Homologous overexpression of RfaH in E. coli K4 improves the production of chondroitin-like capsular polysaccharide

Abstract

Background: Glycosaminoglycans, such as hyaluronic acid, heparin, and chondroitin sulfate, are among the top ranked products in industrial biotechnology for biomedical applications, with a growing world market of billion dollars per year. Recently a remarkable progress has been made in the development of tailor-made strains as sources for the manufacturing of such products. The genetic modification of E. coli K4, a natural producer of chondroitin sulfate precursor, is challenging considering the lack of detailed information on its genome, as well as its mobilome. Chondroitin sulfate is currently used as nutraceutical for the treatment of osteoarthritis, and several new therapeutic applications, spanning from the development of skin substitutes to live attenuated vaccines, are under evaluation.
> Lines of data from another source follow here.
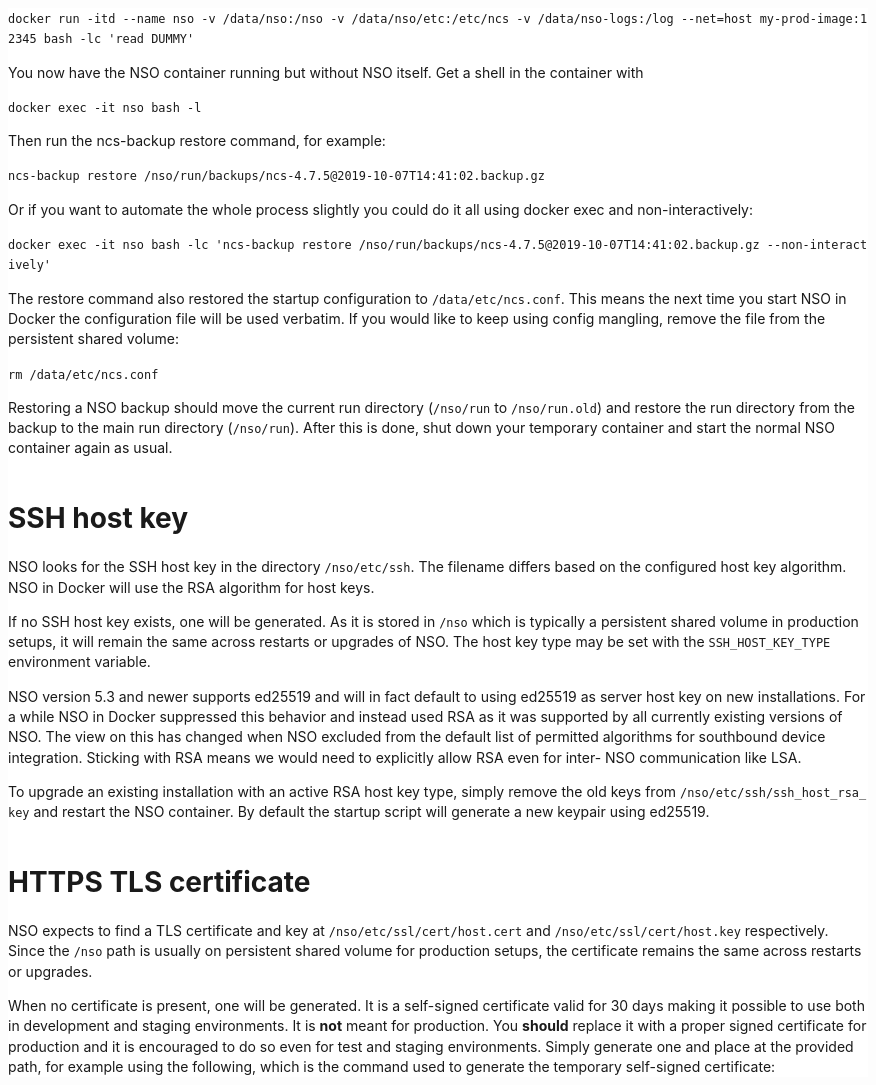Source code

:     docker run -itd --name nso -v /data/nso:/nso -v /data/nso/etc:/etc/ncs -v /data/nso-logs:/log --net=host my-prod-image:12345 bash -lc 'read DUMMY'

You now have the NSO container running but without NSO itself. Get a shell in the container with

    docker exec -it nso bash -l

Then run the ncs-backup restore command, for example:

    ncs-backup restore /nso/run/backups/ncs-4.7.5@2019-10-07T14:41:02.backup.gz

Or if you want to automate the whole process slightly you could do it all using docker exec and non-interactively:

    docker exec -it nso bash -lc 'ncs-backup restore /nso/run/backups/ncs-4.7.5@2019-10-07T14:41:02.backup.gz --non-interactively'

The restore command also restored the startup configuration to `/data/etc/ncs.conf`. This means the next time you start NSO in Docker the configuration file will be used verbatim. If you would like to keep using config mangling, remove the file from the persistent shared volume:

    rm /data/etc/ncs.conf

Restoring a NSO backup should move the current run directory (`/nso/run` to `/nso/run.old`) and restore the run directory from the backup to the main run directory (`/nso/run`). After this is done, shut down your temporary container and start the normal NSO container again as usual.


# SSH host key

NSO looks for the SSH host key in the directory `/nso/etc/ssh`. The filename differs based on the configured host key algorithm. NSO in Docker will use the RSA algorithm for host keys.

If no SSH host key exists, one will be generated. As it is stored in `/nso` which is typically a persistent shared volume in production setups, it will remain the same across restarts or upgrades of NSO. The host key type may be set with the `SSH_HOST_KEY_TYPE` environment variable.

NSO version 5.3 and newer supports ed25519 and will in fact default to using ed25519 as server host key on new installations. For a while NSO in Docker suppressed this behavior and instead used RSA as it was supported by all currently existing versions of NSO. The view on this has changed when NSO excluded from the default list of permitted algorithms for southbound device integration. Sticking with RSA means we would need to explicitly allow RSA even for inter- NSO communication like LSA.

To upgrade an existing installation with an active RSA host key type, simply remove the old keys from `/nso/etc/ssh/ssh_host_rsa_key` and restart the NSO container. By default the startup script will generate a new keypair using ed25519.


# HTTPS TLS certificate

NSO expects to find a TLS certificate and key at `/nso/etc/ssl/cert/host.cert` and `/nso/etc/ssl/cert/host.key` respectively. Since the `/nso` path is usually on persistent shared volume for production setups, the certificate remains the same across restarts or upgrades.

When no certificate is present, one will be generated. It is a self-signed certificate valid for 30 days making it possible to use both in development and staging environments. It is **not** meant for production. You **should** replace it with a proper signed certificate for production and it is encouraged to do so even for test and staging environments. Simply generate one and place at the provided path, for example using the following, which is the command used to generate the temporary self-signed certificate:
Results: E. coli K4 was used as host for the overexpression of RfaH, a positive regulator that controls expression of the polysaccharide biosynthesis genes and other genes necessary for the virulence of E. coli K4. Various engineering strategies were compared to investigate different types of expression systems (plasmid vs integrative cassettes) and integration sites (genome vs endogenous mobile element). All strains analysed in shake flasks on different media showed a capsular polysaccharide production improved by 40 to 140%, compared to the wild type, with respect to the final product titer. A DO-stat fed-batch process on the 2L scale was also developed for the best performing integrative strain, EcK4r3, yielding 5.3 g ∙ L(-1) of K4 polysaccharide. The effect of rfaH overexpression in EcK4r3 affected the production of lipopolysaccharide and the expression of genes involved in the polysaccharide biosynthesis pathway (kfoC and kfoA), as expected. An alteration of cellular metabolism was revealed by changes of intracellular pools of UDP-sugars which are used as precursors for polysaccharide biosynthesis.

Conclusions: The present study describes the identification of a gene target and the application of a successful metabolic engineering strategy to the unconventional host E. coli K4 demonstrating the feasibility of using the recombinant strain as stable cell factory for further process implementations.

Figure 1

Analysis of rfaH, kfoC and kfoA gene expression in E.coli K4 and EcK4r3 in shake flask experiments. Histogram representing the fold overexpression of the genes under investigation in the recombinant strain EcK4r3 compared to the wild type E.coli K4.

Figure 2

Time course of 24h batch fermentations on the control medium: comparison of strains EcK4r1 and EcK4r3. (a) Production of biomass and K4 CPS (b) Consumption of glycerol and production of total acids throughout the process.

Figure 3

Production of K4 CPS in 2L DO-Stat fed-batch experiments. Time course of biomass, polysaccharide production and residual glucose.

Figure 4

Relative changes of K4 CPS, biomass, and yields on different media for EcK4r3 and E.coli K4 (wt). Percentages in boxes with the same grey tone are referred to the combination of strain and medium indicated with ref (equal to 100%). Abbreviations: Glu (Glucose), Gly (Glycerol), Ye (Yeast extract).

Figure 5

General overview on the effect of inserting additional copies of rfaH in E.coli K4. It shows that overexpression of rfaH leads to higher production of capsular polysaccharide that is probably due to an increase of expression of the genes belonging to region 2; in particular the mRNA levels of kfoA and kfoC were analysed in this study. The figure also indicates that rfaH overexpression increases lipopolysaccharide production.

Figure 6

Schematic representation of the integration cassette used for the construction of EcK4r1 and EcK4r3.